Free desktop application distribution and installation

Thomas Kluyver thomas at kluyver.me.uk
Mon Dec 8 15:02:32 PST 2014


This may be a pipe dream, but XDG is the best place I know to propose
something like this:

We need a new mechanism for distributing end-user applications on free
desktop platforms.

Traditionally, distro packaging is considered the right way to distribute
applications. However, I believe that distro packaging is designed to
distribute libraries, frameworks and such tools for developers and
sysadmins, not end user applications. Specifically:

* Distro packages are almost always out of date. Even with 'quick' six
month release cycles, the gap between the developer making a release and
users getting it is measured in weeks or months, when we (application
developers) want it to be hours or days.
* More broadly, distros put a layer between developers and users. That has
some benefits, but with end user applications we generally want to engage
more directly with the user, to present the image we choose and get
feedback directly.
* You need to provide different instructions for each distro - like this
download page for 0AD: play0ad.com/download/linux/
* If you want to package your application yourself, you realistically need
to deal with at least .deb and .rpm package formats, and if you care enough
about smaller distributions, there are still more formats. LSB attempted to
declare RPM the standard, but that hasn't really worked.
* On most distros, packages can only be installed as root, so to get even
some trivial game working, you have to hand it the keys to the kingdom.

As a result, on many application webpages, the download button gives you a
.tar.gz file - e.g. Firefox, Eclipse, Pycharm and Zotero. That avoids all
of the issues listed above, but it can't add things to $PATH, install
.desktop files, set up automatic updates, and so on, unless the
application's own code completes its installation when it's first run. And
if users are as lazy as me, they end up with applications 'installed' in
their Downloads folder, which doesn't seem quite right.

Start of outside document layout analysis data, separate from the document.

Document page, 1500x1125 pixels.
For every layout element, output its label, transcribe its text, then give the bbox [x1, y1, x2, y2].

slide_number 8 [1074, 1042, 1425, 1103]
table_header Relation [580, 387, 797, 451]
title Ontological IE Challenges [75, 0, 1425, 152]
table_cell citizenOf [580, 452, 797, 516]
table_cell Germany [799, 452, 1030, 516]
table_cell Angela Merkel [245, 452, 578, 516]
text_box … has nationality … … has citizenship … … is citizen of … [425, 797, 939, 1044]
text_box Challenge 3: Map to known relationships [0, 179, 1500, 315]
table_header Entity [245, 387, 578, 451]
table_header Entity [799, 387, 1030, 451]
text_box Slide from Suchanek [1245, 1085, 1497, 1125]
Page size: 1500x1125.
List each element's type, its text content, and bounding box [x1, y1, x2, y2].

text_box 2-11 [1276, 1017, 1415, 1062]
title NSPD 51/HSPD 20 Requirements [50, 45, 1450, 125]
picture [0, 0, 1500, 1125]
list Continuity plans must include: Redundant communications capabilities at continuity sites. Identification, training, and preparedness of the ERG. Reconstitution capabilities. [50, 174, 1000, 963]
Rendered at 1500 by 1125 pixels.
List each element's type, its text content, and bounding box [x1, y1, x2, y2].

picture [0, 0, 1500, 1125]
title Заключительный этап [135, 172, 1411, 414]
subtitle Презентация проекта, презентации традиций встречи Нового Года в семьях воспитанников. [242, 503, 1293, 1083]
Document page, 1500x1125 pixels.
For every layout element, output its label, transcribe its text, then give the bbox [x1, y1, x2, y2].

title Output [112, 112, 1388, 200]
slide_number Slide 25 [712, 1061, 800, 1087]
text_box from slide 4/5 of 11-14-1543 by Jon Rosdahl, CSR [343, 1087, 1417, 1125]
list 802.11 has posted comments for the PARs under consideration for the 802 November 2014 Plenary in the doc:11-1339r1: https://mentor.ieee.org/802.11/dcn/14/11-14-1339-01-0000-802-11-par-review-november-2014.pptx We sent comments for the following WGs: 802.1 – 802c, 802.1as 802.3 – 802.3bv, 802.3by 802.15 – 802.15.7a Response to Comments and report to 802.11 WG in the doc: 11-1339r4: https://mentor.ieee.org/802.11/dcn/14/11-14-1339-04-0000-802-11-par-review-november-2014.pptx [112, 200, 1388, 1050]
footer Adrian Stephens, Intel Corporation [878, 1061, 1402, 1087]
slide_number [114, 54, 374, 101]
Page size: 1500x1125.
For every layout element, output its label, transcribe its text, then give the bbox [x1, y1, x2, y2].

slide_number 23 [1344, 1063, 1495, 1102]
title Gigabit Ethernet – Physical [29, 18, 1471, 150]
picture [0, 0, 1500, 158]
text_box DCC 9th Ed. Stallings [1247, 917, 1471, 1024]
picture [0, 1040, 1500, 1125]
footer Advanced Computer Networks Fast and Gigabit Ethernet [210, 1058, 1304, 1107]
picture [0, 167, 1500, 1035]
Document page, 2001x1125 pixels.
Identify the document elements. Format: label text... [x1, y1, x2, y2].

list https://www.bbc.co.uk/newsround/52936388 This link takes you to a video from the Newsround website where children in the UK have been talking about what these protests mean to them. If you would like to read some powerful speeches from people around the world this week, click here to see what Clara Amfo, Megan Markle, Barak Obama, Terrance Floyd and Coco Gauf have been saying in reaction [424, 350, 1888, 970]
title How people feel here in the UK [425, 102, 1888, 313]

Still other applications try to rely on language specific packaging tools.
My background is in Python, and I've seen applications recommend you
install them with pip. Python packaging tools are pretty bad even for the
things they're supposed to do, and distributing applications is not one of
those things.

So, I would like a mechanism whereby:

1. Developers can publish applications without going through distro
maintainers. This could either be self-hosted installer files, or a
centralised location where you're free to claim a name (like PyPI, CPAN,
etc.)
2. When the user installs an application, it can set up command line tools
on $PATH and .desktop files to launch the application from the GUI.
3. Applications can be installed into ~/.local without giving them root
privileges
3.a For bonus points: capabilities based security, because root is not the
only thing we care about: http://xkcd.com/1200/
4. The installer should be able to specify dependencies on system packages
for any relevant packaging systems, because the developer shouldn't be
forced to bundle dependencies any more than they should be forced to
unbundle them.
5. A user with an application installed should be notified of updates,
without every application having to implement its own update checker and
downloader.
6. Ideally, all of this should be an addition to a tarball, so sites can
offer a single .app.tar.gz file, and users without the installer mechanism
can extract the files and launch the application manually.
7. This should, of course, be distro and desktop independent. We definitely
can't afford to fragment it by GNOME vs. KDE, or Debian vs. Red Hat.
Applications should have *one* button to download for Linux.

I am working on an end-user application, and I will try to build something
like this and test it by distributing that (glossing over 3a and probably
skipping 5 for the first iteration). Feedback, offers of help, and telling
me about similar things that already exist are all welcome.